# Just To Get Huge!



## GetSwullll (Jun 6, 2007)

Just wonderen some good routines to really get some size on. I'm a personal trainer so I have around 5 years of experience but not so much in size. Here's what im doing now but I wanted to know what will really just add some size to me for now.

4 Sets of 3-5 on first big exercise per body part
3 sets of 6 reps on everything else with random drop sets and failure sets to help tear down the muscle.

All advice welcome.


----------



## needsomeinfo (Jun 8, 2007)

That is too much volume for consistent hypertrophy. 

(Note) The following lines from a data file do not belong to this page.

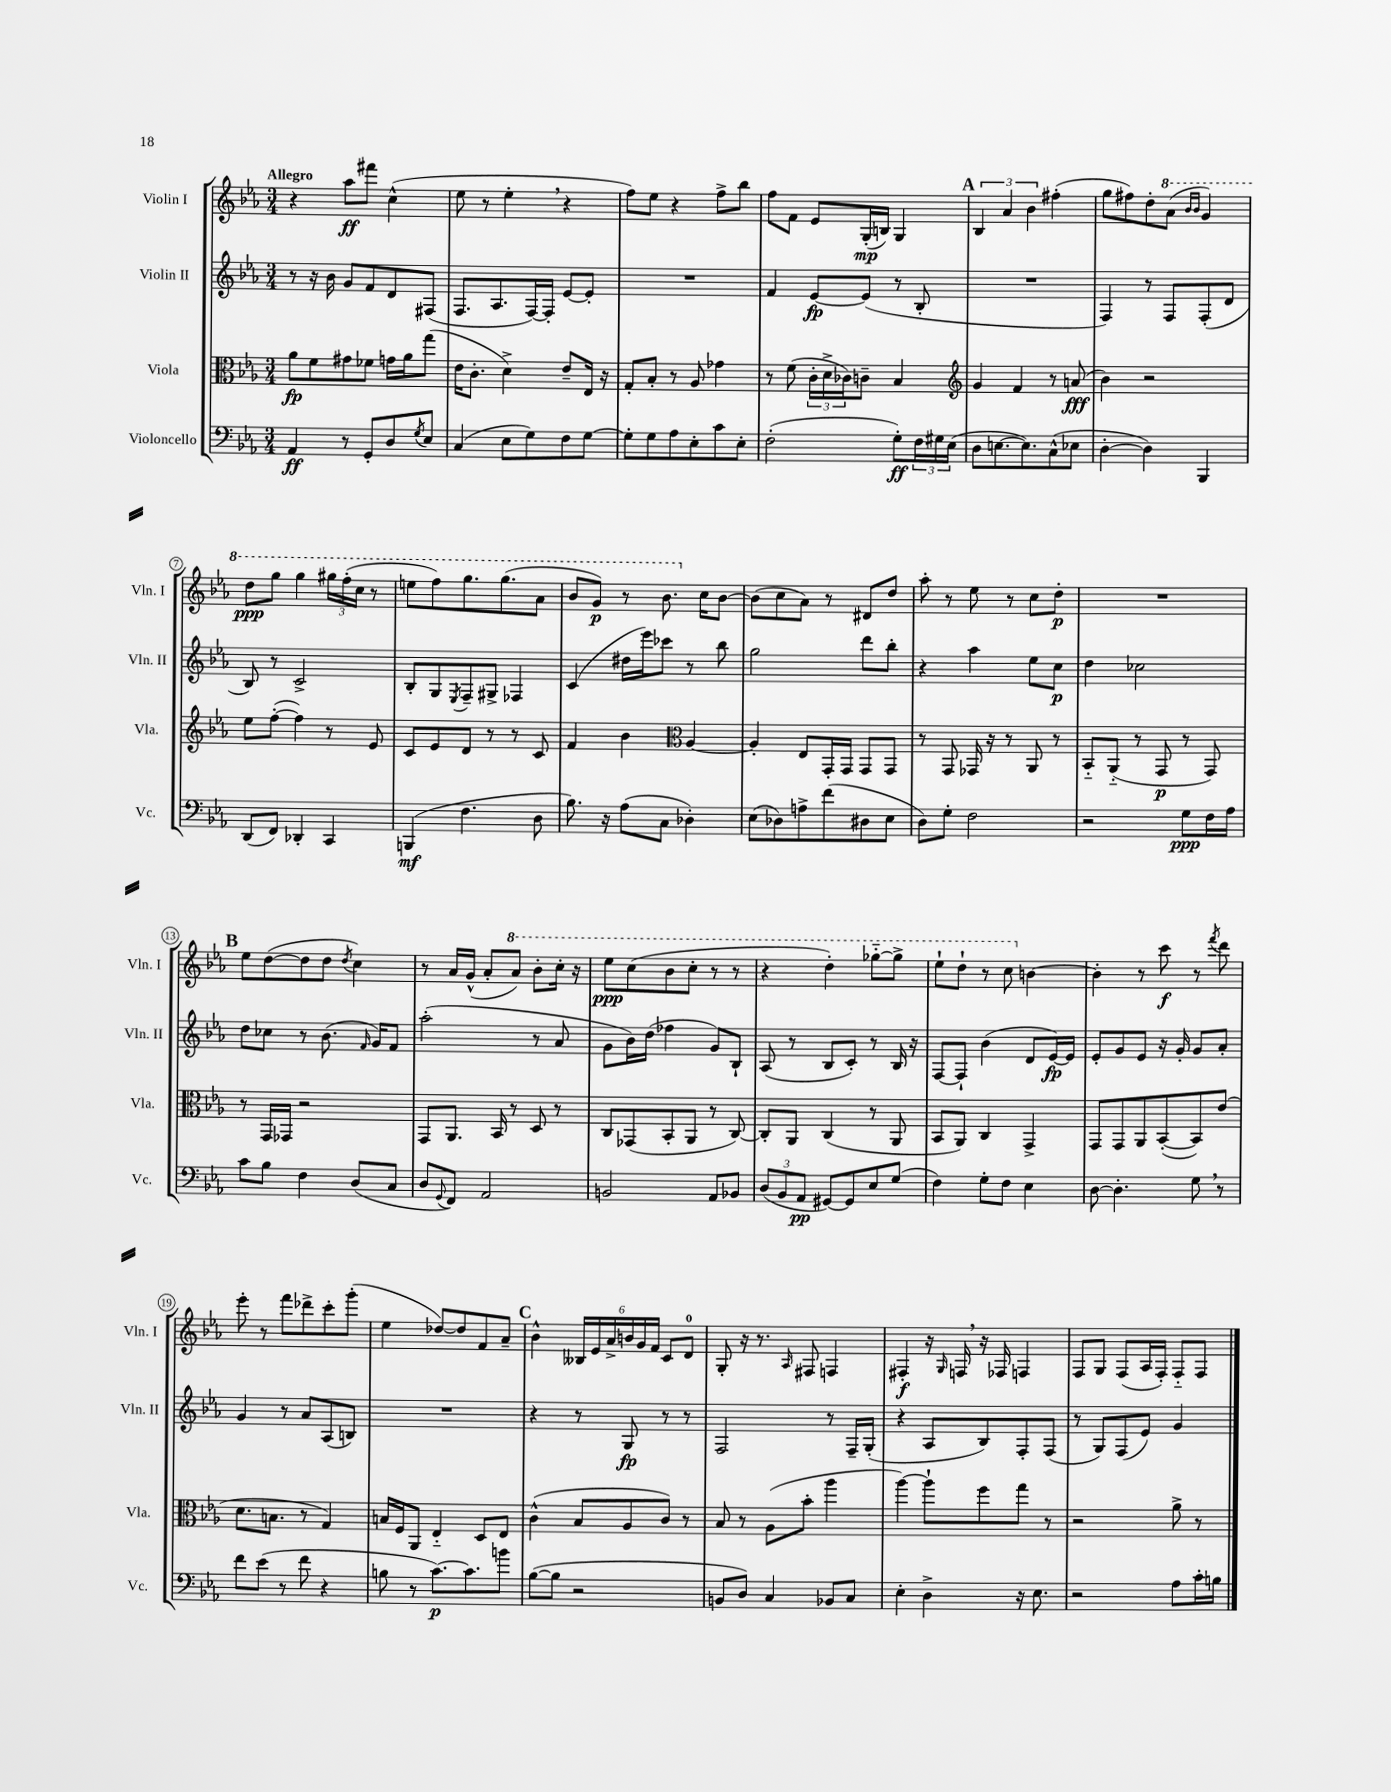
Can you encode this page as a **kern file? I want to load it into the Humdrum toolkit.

**kern	**kern	**kern	**kern
*staff4	*staff3	*staff2	*staff1
*clefF4	*clefC3	*clefG2	*clefG2
*k[b-e-a-]	*k[b-e-a-]	*k[b-e-a-]	*k[b-e-a-]
*M3/4	*M3/4	*M3/4	*M3/4
4AA-	8a-	8r	4r
.	8f	16r	.
.	.	16b-	.
8r	8g#	8g	8aa-
8GG'	8f-	8f	8fff#
8D	16g	8d	(4cc^^
.	16a-	.	.
8qG	.	.	.
8E-	(8gg	(8F#	.
=	=	=	=
(4C	16e-	8.F	8ee-
.	8.c'	.	.
.	.	.	8r
.	.	8.A-	.
8E-	4d^)	.	4ee-'
8G)	.	[16F)	.
.	.	16F']	.
8F	8e-~	[8e-	4r
[8G	16E-	8e-']	.
.	16r	.	.
=	=	=	=
8G']	8G'	2.r	8ff)
8G	8B-'	.	8ee-
8A-	8r	.	4r
8E-'	8A-	.	.
8c	4g-	.	8ff^
8E-'	.	.	8bb-
=	=	=	=
(2F'	8r	4f	8ff
.	(8f	.	8f
.	24c'	[8e-	8e-
.	24d^	.	.
.	24c-)	.	.
.	8c~	(8e-]	(16G'
.	.	.	16B)
8G')	4B-	8r	4G
24F	.	8B-'	.
24G#	.	.	.
(24E-	.	.	.
=	=	=	=
*	*clefG2	*	*
8D	4g	2.r	6B-
[8.E	.	.	.
.	.	.	6a-
.	4f	.	.
8.E])	.	.	.
.	.	.	6b-
(8C^^	8r	.	(4ff#'
8E-	(8a	.	.
=	=	=	=
[4D'	4b-)	4F)	8gg
.	.	.	8ff#)
4D])	2r	8r	8dd'
.	.	8F	(8aa-
.	.	.	16qqbb-
.	.	.	16qqbb-
4BBB-	.	(8F'	4gg)
.	.	8d	.
=	=	=	=
(8DD	8ee-	8B-)	8ddd
8FF)	([8ff'	8r	8ggg
4DD-'	4ff])	2c^	4ggg
4CC	8r	.	24ggg#
.	.	.	(24fff'
.	.	.	24ccc
.	8e-	.	8r
=	=	=	=
(4BBB	8c	8B-'	8eee
.	8e-	8G	8fff)
.	.	8qE-	.
4.F	8d	8F~	8.ggg
.	8r	8G#^	.
.	.	.	(8.ggg
.	8r	4F-	.
8D	8c	.	8aa-
=	=	=	=
8.B-)	4f	(4c	8bb-
.	.	.	8gg)
16r	.	.	.
(8A-	4b-	16dd#	8r
.	.	16eee-)	.
8C	.	8ccc-	8.bb-
*	*clefC3	*	*
4D-')	[4A-	8r	.
.	.	.	16cc
.	.	8bb-	[8b-
=	=	=	=
(8E-	4A-']	2gg	(8b-]
8D-)	.	.	8cc
8A^	8E-	.	8a-)
(8f	16GG'	.	8r
.	16GG	.	.
8D#	8GG	8ddd	8d#
8E-	8GG	8bb-'	8dd
=	=	=	=
8D)	8r	4r	8aa-'
8G'	8GG	.	8r
2F	16GG-	4aa-	8ee-
.	16r	.	.
.	8r	.	8r
.	8AA-	8ee-	8cc
.	8r	8cc	8dd'
=	=	=	=
2r	8BB-'~	4dd	2.r
.	(8AA-'~	.	.
.	8r	2cc-	.
.	8GG	.	.
8G	8r	.	.
16F	8GG)	.	.
16A-	.	.	.
=	=	=	=
8c	8r	8dd	8ee-
8B-	16GG	8cc-	([8dd
.	16GG-	.	.
4F	2r	8r	8dd]
.	.	(8.b-	8dd
.	.	.	8qdd
(8D	.	.	4cc)
.	.	16qqf	.
.	.	16g)	.
8C	.	8f	.
=	=	=	=
8D	8GG	(2aa-'	8r
8qqGG	.	.	.
8FF)	8.AA-	.	16a-
.	.	.	(16g^^
2AA-	.	.	8a-'
.	16BB-	.	.
.	8r	.	8aa-)
.	8D	8r	8bb-'
.	8r	8a-	16ccc'
.	.	.	16r
=	=	=	=
2BB	8C	8g	8eee-
.	(8GG-	16b-)	(8ccc
.	.	(16dd	.
.	8BB-'	4ff-	8bb-
.	8AA-	.	8ccc'
8AA-	8r	8g)	8r
8BB-	[8C)	8B-`	8r
=	=	=	=
(12D	8C']	(8A-	4r
12BB-	.	.	.
.	8AA-	8r	.
12AA-	.	.	.
[8GG#)	(4C	8B-	4ddd')
8GG#]	.	8c')	.
8E-	8r	8r	[8ggg-'~
(8G	8AA-	16B-	8ggg-^]
.	.	16r	.
=	=	=	=
4F)	8BB-	[8F	8eee-`
.	8AA-)	8F`]	8ddd`
8G'	4C	(4b-	8r
8F	.	.	8ccc
4E-	4GG^	8d	[4b
.	.	[16e-)	.
.	.	16e-]	.
=	=	=	=
[8D	8GG	8e-'	4b']
4.D']	8GG	8g	.
.	8AA-	8e-	8r
.	([8BB-'	16r	8ccc
.	.	16g'	.
8G	8BB-])	8g	8r
.	.	.	8qfff
8r	(8e-	8a-'	8ddd
=	=	=	=
8f	8.d	4g	8eee-'
(8e-	.	.	8r
.	8.B	.	.
8r	.	8r	8fff
8f	8r	8a-	8ddd-^
4r	4G)	(8A-	8ccc'
.	.	8B)	(8ggg'
=	=	=	=
8B	16B	2.r	4ee-
.	16F	.	.
8r	8AA-	.	.
[8.c)	4E-'~	.	[8dd-)
.	.	.	8dd-]
8.c]	.	.	.
.	8D	.	8f
8b	8E-	.	8a-~
=	=	=	=
([8B-	(4c^^	4r	4b-^^
8B-]	.	.	.
2r	8B-	8r	24B--
.	.	.	24e-
.	.	.	24a-^
.	8A-	8G	24b
.	.	.	24g
.	.	.	24f
.	8c)	8r	8c
.	8r	8r	8d
=	=	=	=
8BB	8B-	2F	8G'
8D)	8r	.	16r
.	.	.	8.r
4C	(8A-	.	.
.	.	.	16qqA-
.	8b-'	.	8F#
8BB-	4aa-	8r	4F
8C	.	16F~	.
.	.	(16G'	.
=	=	=	=
4E-'	[4aa-)	4r	4F#'
4D^	8aa-`]	8A-	16r
.	.	.	16qqG
.	.	.	16F
.	8ff	8B-)	16r
.	.	.	16F-
16r	8gg	8F'	4F
8.E-	.	.	.
.	8r	(8F	.
=	=	=	=
2r	2r	8r	8F
.	.	8G)	8G
.	.	(8F	(8F
.	.	8e-)	16A-
.	.	.	16F')
8A-	8a-^	4g	8F'~
16c'	8r	.	8F
16B	.	.	.
==	==	==	==
*-	*-	*-	*-
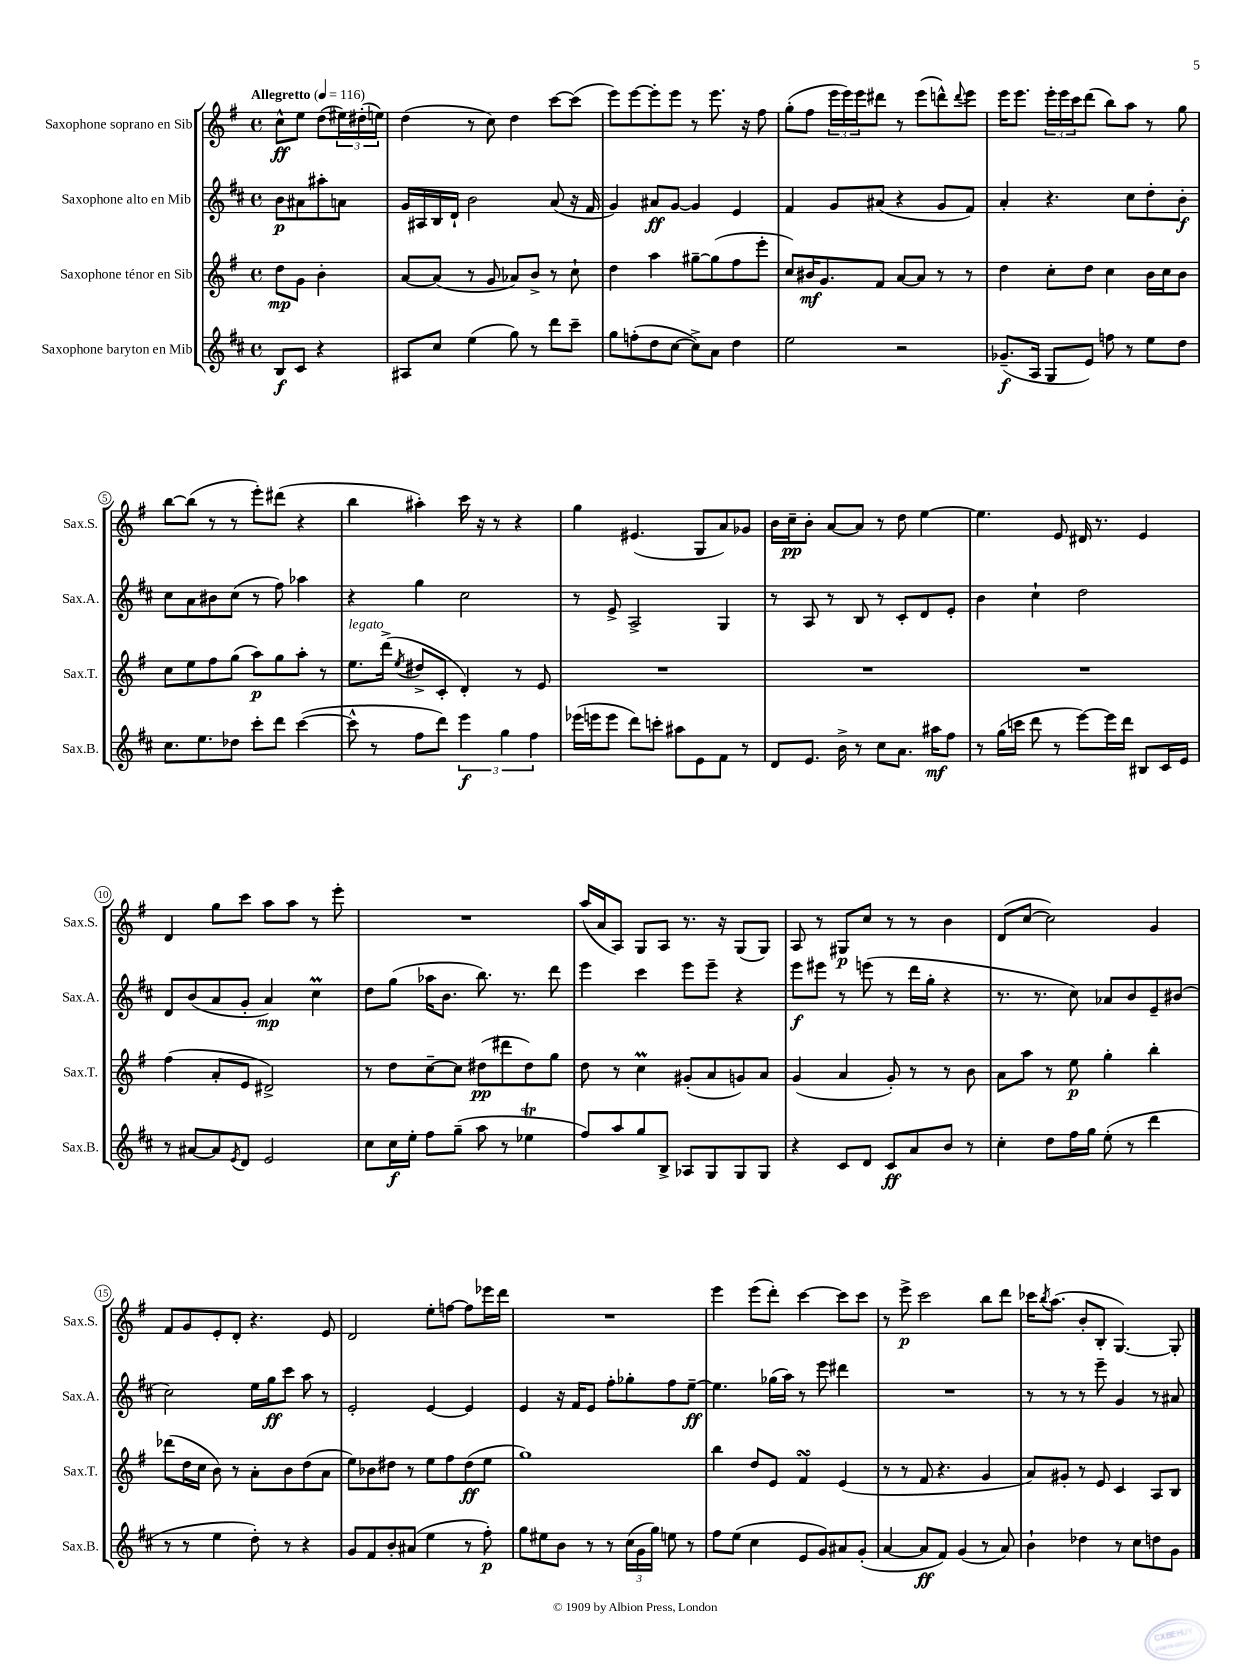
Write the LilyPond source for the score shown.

<<
\new StaffGroup <<
\new Staff = "s0" \with { instrumentName = "Saxophone soprano en Sib" shortInstrumentName = "Sax.S." } {
    \clef treble \key g \major \defaultTimeSignature \time 4/4 \partial 2 \tempo "Allegretto" 4 = 116
    c''8-^\ff e''8 d''8( \tuplet 3/2 { eis''16) dis''16-.( e''16) } |
    d''4( r8 c''8) d''4 c'''8~ c'''8( |
    e'''8) e'''8~ e'''8-. e'''8 r8 e'''8. r16 fis''8 |
    g''8-.( fis''8 \tuplet 3/2 { e'''16 e'''16) e'''16 } dis'''8 r8 e'''8( d'''8-^) \appoggiatura { d'''8 } e'''8 |
    e'''16 e'''8. \tuplet 3/2 { e'''16-. e'''16 c'''16 } d'''8( b''8) a''8 r8 g''8 |
    b''8~ b''8( r8 r8 e'''8-.) dis'''8( r4 |
    b''4 ais''4-.) c'''16 r16 r8 r4 |
    g''4 eis'4.( g8 a'8) ges'8 |
    b'16 c''16--\pp b'8-. a'8~ a'8 r8 d''8 e''4~ |
    e''4. e'8 dis'16 r8. e'4 |
    d'4 g''8 c'''8 a''8 a''8 r8 e'''8-. |
    R1 |
    a''16( a'16 a8) g8 a8 r8. r16 g8( g8) |
    a8 r8 gis8\p c''8 r8 r8 b'4 |
    d'8( c''8~ c''2) g'4 |
    fis'8 g'8 e'8-. d'8-. r4. e'8 |
    d'2 e''8-. f''8~ f''8 ees'''16 d'''16 |
    R1 |
    e'''4 e'''8( d'''8-.) c'''4~ c'''8 c'''8 |
    r8 e'''8->\p c'''2 b''8 d'''8 |
    ces'''16 \acciaccatura { b''8 } a''8.( b'8-. b8-. g4.~) g8-. \bar "|." |
}
\new Staff = "s1" \with { instrumentName = "Saxophone alto en Mib" shortInstrumentName = "Sax.A." } {
    \clef treble \key d \major \defaultTimeSignature \time 4/4 \partial 2
    b'8\p ais'8 ais''8-. a'8 |
    g'16 ais16 b16 d'16-! b'2 a'8( r16 fis'16 |
    g'4) ais'8\ff g'8~ g'4 e'4 |
    fis'4 g'8 ais'8( r4 g'8 fis'8) |
    a'4-. r4. cis''8 d''8-. b'8-.\f |
    cis''8 a'8 bis'8 cis''8( r8 fis''8) aes''4 |
    r4 g''4 cis''2 |
    r8 e'8-> a2-> g4 |
    r8 a8 r8 b8 r8 cis'8-. d'8 e'8-. |
    b'4 cis''4-! d''2 |
    d'8 b'8( a'8 g'8-. a'4\mp) cis''4\prall |
    d''8 g''8( aes''16 b'8. b''8.) r8. d'''8 |
    e'''4 cis'''4 e'''8 e'''8-- r4 |
    e'''8\f eis'''8 r8 e'''8( r8 d'''16 g''16-. r4 |
    r8. r8. cis''8) aes'8 b'8 e'8-- bis'8( |
    cis''2) e''16 g''16\ff cis'''8 a''8 r8 |
    e'2-. e'4~ e'4 |
    e'4 r16 fis'16 e'8 fis''8-. ges''8-. fis''8 e''8~--\ff |
    e''4. ges''16( a''16) r8 e'''8 dis'''4 |
    R1 |
    r8 r8 r8 e'''8-- g'4 r8 ais'8 \bar "|." |
}
\new Staff = "s2" \with { instrumentName = "Saxophone ténor en Sib" shortInstrumentName = "Sax.T." } {
    \clef treble \key g \major \defaultTimeSignature \time 4/4 \partial 2
    d''8\mp g'8 b'4-. |
    a'8~ a'8( r8 g'8 aes'8) b'8-> r8 c''8-! |
    d''4 a''4 gis''8~-- gis''8( fis''8 e'''8-. |
    c''8) bis'16\mf g'8. fis'8 a'8~ a'8 r8 r8 |
    d''4 c''8-. d''8 c''4 b'16 c''16 b'8 |
    c''8 e''8 fis''8 g''8( a''8\p) g''8 a''8-. r8 |
    e''8.^\markup { \italic "legato" } d'''16->( \acciaccatura { e''8 } dis''8-> c'8-. d'4-.) r8 e'8 |
    R1 |
    R1 |
    R1 |
    fis''4( a'8-. e'8 dis'2->) |
    r8 d''8 c''8~-- c''8 dis''8\pp( dis'''8 dis''8) g''8 |
    d''8 r8 c''4\prall gis'8-.( a'8 g'8) a'8 |
    g'4( a'4 g'8-.) r8 r8 b'8 |
    a'8 a''8 r8 e''8\p g''4-. b''4-. |
    des'''8( d''16 c''16 b'8) r8 a'8-. b'8 d''8( a'8 |
    e''8) bes'8 dis''8 r8 e''8 fis''8 dis''8\ff( e''8 |
    g''1) |
    b''4 d''8 e'8 fis'4\turn e'4( |
    r8 r8 fis'8 r4. g'4 |
    a'8) gis'8-. r8 e'8 c'4 a8 b8 \bar "|." |
}
\new Staff = "s3" \with { instrumentName = "Saxophone baryton en Mib" shortInstrumentName = "Sax.B." } {
    \clef treble \key d \major \defaultTimeSignature \time 4/4 \partial 2
    b8\f cis'8 r4 |
    ais8 cis''8 e''4( g''8) r8 d'''8 cis'''8-- |
    g''8 f''8-.( d''8 cis''8~ cis''8->) a'8 d''4 |
    e''2 r2 |
    ges'8.--\f( a16 g8 e'8) f''8 r8 e''8 d''8 |
    cis''8. e''8. des''8 cis'''8-. d'''8 cis'''4~( |
    cis'''8-^ r8 fis''8 d'''8) \tuplet 3/2 { e'''4\f g''4 fis''4 } |
    ees'''16( e'''16 e'''8 d'''8) c'''8-. ais''8 e'8 fis'8 r8 |
    d'8 e'8. b'16-> r8 cis''8 a'8. ais''16\mf fis''8 |
    r8 g''16( c'''16 d'''8 r8 e'''8~) e'''16 d'''16 bis8 cis'16 e'16 |
    r8 ais'8~ ais'8 \acciaccatura { e'8 } d'8 e'2 |
    cis''8 cis''16\f e''16-. fis''8 g''8--( a''8 r8 ees''4\trill |
    fis''8) a''8 g''8 b8-> aes8 g8 g8 g8 |
    r4 cis'8 d'8 cis'8\ff a'8 b'8 r8 |
    cis''4-. d''8 fis''16 g''16 e''8-.( r8 d'''4 |
    r8 r8 e''4 d''8-.) r8 r4 |
    g'8 fis'8 b'8-. ais'8( e''4 r8 fis''8-.\p) |
    g''8 eis''8 b'8 r8 r8 \tuplet 3/2 { cis''16( g'16 g''16) } e''8 r8 |
    fis''8 e''8( cis''4 e'8 g'8) ais'8 g'8-.( |
    a'4~ a'8\ff fis'8) g'4( r8 a'8) |
    b'4-! des''4 r8 cis''8 d''8 g'8 \bar "|." |
}
>>
>>
\layout { \context { \Score \override BarNumber.stencil = #(make-stencil-circler 0.1 0.3 ly:text-interface::print) } }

Total body workout no more than twice a week. There is a sticky in this forum somewhere.


----------



## oldfella (Aug 4, 2007)

One BP per day 5 days. So you can put good volume in to each muscle group and then let it rest and recover for a week and hit it again.


----------



## fleabag711 (Sep 4, 2007)

Even with a cycle of anadrol,deca and test blend.  Is this 4 real. I know it takes like 5 day's to recover or rebuild completely.. But It's just hard to believe that You only hit chest once in a 5 day period. Wow. I thought u could do it every other day for max gains??


----------



## oldfella (Sep 5, 2007)

Part of the key to serious growth is allowing the muscle to rest and recover. yes AAS will speed up this process, but let's not forget you would be getting some other training to chest when you hit tri's, shoulders, and legs.......yes that's right, you will use your chest and just about every other muscle in the body when training legs properly. The squat will engage every major muscle group you own. This also applies to all the other groups in the body. So once a week, with the right volume and intensity will result in some excellent gains and will not put you in an overtrained state. I have trained this way for many years and still make good gains with it. I use a high volume approach and train heavy!


----------



## GetSwullll (Sep 8, 2007)

I know it's different for everyone. But, if im looking to get just size, what type of reps and sets do i do? Lots of supersets, etc....?


----------



## ASHOP (Dec 12, 2007)

GetSwullll said:
			
		

> Just wonderen some good routines to really get some size on. I'm a personal trainer so I have around 5 years of experience but not so much in size. Here's what im doing now but I wanted to know what will really just add some size to me for now.
> 
> 4 Sets of 3-5 on first big exercise per body part
> 3 sets of 6 reps on everything else with random drop sets and failure sets to help tear down the muscle.
> ...




do some research (google) on DC STYLE training (DOGGCRAPP) Maybe even look into HIT training.


----------